• [To do] Transcribe the records verbatim, starting at their first line and ending at the line that contains "రెట్టింపవుతోంది", with both of those lines included.

Dataset entries:
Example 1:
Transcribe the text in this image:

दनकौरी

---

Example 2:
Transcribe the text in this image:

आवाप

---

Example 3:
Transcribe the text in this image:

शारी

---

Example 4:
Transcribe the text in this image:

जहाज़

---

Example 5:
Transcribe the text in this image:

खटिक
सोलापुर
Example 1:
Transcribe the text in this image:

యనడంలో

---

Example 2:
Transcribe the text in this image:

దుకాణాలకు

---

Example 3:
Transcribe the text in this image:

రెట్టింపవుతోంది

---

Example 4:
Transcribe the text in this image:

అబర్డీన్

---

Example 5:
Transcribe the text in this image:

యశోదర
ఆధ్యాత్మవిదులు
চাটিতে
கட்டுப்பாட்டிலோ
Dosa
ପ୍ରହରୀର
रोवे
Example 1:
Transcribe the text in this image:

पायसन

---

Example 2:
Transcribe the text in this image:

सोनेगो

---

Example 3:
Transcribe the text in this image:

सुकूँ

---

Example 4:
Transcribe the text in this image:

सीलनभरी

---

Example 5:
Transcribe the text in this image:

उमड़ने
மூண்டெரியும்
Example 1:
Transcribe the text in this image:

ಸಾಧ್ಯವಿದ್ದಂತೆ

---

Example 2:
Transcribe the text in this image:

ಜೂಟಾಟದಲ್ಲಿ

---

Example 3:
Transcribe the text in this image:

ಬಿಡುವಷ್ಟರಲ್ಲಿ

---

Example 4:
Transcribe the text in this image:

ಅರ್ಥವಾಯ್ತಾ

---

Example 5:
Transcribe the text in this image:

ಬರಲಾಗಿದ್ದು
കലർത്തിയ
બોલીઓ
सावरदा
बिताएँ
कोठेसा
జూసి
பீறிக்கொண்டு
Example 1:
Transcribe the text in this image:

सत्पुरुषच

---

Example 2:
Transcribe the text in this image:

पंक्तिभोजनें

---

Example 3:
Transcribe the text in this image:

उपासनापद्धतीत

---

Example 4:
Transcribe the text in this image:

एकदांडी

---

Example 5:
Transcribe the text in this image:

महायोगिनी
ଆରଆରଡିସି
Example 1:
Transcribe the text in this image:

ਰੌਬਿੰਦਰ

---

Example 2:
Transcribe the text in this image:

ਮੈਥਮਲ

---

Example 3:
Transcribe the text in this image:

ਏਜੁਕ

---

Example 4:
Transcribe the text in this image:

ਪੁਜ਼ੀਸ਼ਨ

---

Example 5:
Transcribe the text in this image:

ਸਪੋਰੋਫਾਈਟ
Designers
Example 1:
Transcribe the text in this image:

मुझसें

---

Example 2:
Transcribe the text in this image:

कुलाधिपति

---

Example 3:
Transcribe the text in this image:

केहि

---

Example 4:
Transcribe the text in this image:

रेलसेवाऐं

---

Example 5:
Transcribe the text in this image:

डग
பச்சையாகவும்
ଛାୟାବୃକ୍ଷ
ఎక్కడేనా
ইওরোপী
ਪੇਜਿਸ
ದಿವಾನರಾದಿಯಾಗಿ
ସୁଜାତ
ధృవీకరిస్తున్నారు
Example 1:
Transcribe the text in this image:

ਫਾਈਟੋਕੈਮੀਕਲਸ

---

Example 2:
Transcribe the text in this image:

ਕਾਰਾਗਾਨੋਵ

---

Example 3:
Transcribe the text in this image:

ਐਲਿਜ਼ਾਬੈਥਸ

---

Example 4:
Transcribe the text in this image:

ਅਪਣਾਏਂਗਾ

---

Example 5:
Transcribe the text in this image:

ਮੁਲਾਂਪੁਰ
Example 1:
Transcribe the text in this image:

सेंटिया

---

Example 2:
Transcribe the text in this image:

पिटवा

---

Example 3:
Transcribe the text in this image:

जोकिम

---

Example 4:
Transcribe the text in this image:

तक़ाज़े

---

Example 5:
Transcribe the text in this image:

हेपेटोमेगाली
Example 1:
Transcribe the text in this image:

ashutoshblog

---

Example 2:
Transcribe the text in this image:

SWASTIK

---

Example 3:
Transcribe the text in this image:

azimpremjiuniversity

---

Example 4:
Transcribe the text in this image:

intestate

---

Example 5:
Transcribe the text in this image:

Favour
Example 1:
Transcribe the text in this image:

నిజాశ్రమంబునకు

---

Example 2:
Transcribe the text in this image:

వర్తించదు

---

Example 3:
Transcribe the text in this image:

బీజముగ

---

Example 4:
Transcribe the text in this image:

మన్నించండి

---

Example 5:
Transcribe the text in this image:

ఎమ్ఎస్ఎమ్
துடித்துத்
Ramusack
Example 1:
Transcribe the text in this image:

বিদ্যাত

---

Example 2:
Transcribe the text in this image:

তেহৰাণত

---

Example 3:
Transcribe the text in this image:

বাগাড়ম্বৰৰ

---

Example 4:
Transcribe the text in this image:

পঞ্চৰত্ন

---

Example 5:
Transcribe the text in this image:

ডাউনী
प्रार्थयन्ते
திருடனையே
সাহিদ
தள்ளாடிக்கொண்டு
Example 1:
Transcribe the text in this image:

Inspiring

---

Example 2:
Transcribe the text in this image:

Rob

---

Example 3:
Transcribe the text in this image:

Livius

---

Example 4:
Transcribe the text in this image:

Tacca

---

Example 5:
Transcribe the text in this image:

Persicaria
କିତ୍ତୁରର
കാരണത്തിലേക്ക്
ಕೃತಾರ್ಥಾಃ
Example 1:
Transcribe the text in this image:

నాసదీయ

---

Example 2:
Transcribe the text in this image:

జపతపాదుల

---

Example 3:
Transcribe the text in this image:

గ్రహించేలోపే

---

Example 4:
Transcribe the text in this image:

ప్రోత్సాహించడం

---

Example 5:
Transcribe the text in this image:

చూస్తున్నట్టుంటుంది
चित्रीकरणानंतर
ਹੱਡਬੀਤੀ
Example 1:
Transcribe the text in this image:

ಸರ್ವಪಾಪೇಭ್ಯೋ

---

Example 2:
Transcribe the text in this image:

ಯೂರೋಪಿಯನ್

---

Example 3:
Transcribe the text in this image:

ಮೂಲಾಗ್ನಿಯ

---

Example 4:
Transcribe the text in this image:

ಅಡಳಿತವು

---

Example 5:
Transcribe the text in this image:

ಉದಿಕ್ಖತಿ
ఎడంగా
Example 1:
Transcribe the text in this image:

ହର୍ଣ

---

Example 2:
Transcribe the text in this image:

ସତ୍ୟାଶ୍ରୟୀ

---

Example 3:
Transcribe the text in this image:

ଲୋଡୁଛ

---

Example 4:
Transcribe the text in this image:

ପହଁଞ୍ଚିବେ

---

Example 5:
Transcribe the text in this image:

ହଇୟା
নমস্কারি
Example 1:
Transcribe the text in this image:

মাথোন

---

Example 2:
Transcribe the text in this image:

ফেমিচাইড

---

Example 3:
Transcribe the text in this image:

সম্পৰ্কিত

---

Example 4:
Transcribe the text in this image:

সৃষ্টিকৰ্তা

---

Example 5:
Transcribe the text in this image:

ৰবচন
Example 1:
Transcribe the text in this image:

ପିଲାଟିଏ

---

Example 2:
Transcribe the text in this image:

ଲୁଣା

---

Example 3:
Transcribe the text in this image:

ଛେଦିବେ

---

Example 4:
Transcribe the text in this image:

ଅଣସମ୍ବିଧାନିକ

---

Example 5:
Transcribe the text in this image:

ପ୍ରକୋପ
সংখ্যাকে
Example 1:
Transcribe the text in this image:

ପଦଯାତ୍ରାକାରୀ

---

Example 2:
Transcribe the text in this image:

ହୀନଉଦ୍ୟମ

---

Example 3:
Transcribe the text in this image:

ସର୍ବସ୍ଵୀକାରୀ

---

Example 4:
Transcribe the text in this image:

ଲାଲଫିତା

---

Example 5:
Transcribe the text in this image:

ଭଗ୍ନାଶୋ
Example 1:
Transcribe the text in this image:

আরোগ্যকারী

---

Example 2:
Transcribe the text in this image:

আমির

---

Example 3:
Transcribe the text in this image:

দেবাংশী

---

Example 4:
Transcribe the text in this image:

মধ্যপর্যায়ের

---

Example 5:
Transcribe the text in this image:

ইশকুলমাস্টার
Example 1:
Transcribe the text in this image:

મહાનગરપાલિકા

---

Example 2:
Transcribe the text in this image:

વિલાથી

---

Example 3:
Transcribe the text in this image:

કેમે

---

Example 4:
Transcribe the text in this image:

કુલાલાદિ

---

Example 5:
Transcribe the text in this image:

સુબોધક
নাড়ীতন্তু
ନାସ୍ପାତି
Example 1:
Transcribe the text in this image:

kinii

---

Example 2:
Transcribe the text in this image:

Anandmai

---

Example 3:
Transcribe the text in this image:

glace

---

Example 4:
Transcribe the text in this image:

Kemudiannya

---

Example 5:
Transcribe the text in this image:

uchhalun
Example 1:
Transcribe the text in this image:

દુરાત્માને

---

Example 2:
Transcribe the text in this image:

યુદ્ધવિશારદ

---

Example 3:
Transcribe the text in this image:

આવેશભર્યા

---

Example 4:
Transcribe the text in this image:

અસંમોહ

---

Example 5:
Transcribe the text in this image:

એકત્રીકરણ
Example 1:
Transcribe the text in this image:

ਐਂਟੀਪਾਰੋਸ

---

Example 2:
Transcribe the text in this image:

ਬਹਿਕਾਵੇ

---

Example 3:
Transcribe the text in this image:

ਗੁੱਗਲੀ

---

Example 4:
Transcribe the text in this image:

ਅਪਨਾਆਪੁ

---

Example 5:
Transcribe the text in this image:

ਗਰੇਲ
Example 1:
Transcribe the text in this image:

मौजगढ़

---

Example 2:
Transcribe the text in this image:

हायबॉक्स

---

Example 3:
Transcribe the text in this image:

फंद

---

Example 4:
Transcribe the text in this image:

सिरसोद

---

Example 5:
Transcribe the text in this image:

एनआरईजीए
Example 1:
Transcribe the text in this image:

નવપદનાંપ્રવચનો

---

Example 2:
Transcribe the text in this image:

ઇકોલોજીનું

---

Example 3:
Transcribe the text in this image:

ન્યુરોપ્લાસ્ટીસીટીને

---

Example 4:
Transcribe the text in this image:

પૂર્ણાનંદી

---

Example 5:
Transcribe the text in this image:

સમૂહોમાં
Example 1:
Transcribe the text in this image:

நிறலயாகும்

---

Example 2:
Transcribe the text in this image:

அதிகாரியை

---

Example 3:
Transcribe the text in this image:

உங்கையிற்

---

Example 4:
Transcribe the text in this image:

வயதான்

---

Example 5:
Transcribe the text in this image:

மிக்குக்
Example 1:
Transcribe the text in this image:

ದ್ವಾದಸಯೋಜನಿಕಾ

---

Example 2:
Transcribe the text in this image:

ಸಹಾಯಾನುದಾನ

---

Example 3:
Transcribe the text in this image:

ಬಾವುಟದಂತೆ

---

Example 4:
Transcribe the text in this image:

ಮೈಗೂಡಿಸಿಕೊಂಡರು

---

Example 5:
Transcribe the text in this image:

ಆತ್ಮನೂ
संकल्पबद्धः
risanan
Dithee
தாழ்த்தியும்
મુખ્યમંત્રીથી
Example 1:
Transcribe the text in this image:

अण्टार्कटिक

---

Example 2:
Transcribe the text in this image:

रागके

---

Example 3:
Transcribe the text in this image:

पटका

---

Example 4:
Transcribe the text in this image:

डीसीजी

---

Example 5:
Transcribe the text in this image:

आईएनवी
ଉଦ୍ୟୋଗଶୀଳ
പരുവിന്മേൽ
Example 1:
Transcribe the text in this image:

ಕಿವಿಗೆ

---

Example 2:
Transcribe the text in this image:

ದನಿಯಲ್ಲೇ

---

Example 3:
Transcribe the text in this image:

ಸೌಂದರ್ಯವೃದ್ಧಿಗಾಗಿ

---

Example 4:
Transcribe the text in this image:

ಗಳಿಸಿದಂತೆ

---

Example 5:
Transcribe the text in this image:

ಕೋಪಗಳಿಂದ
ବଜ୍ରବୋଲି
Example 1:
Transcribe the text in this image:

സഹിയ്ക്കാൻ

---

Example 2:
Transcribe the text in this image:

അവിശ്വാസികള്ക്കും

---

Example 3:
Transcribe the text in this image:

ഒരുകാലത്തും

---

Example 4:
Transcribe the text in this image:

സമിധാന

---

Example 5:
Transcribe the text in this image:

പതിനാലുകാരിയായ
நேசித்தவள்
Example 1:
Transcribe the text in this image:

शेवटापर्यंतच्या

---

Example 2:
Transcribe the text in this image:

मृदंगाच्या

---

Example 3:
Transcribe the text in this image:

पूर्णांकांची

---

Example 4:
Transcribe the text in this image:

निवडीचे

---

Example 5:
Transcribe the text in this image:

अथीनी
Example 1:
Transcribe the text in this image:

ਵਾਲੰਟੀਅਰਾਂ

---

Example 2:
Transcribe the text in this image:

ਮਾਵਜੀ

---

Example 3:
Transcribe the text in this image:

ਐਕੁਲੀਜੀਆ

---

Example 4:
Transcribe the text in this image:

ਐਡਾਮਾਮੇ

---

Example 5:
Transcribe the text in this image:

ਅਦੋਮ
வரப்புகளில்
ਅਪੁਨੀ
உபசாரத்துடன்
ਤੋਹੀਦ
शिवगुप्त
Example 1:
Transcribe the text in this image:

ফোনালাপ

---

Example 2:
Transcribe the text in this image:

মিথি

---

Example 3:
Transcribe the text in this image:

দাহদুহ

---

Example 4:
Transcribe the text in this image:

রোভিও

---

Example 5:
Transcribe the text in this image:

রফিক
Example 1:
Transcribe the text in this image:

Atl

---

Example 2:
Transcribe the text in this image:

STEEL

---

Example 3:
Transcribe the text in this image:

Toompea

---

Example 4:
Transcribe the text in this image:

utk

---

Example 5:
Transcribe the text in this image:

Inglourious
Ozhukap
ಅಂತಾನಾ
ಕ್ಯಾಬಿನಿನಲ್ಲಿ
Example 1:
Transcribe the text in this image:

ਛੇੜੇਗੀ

• [Correct response]
Example 1:
Transcribe the text in this image:

दनकौरी

---

Example 2:
Transcribe the text in this image:

आवाप

---

Example 3:
Transcribe the text in this image:

शारी

---

Example 4:
Transcribe the text in this image:

जहाज़

---

Example 5:
Transcribe the text in this image:

खटिक
सोलापुर
Example 1:
Transcribe the text in this image:

యనడంలో

---

Example 2:
Transcribe the text in this image:

దుకాణాలకు

---

Example 3:
Transcribe the text in this image:

రెట్టింపవుతోంది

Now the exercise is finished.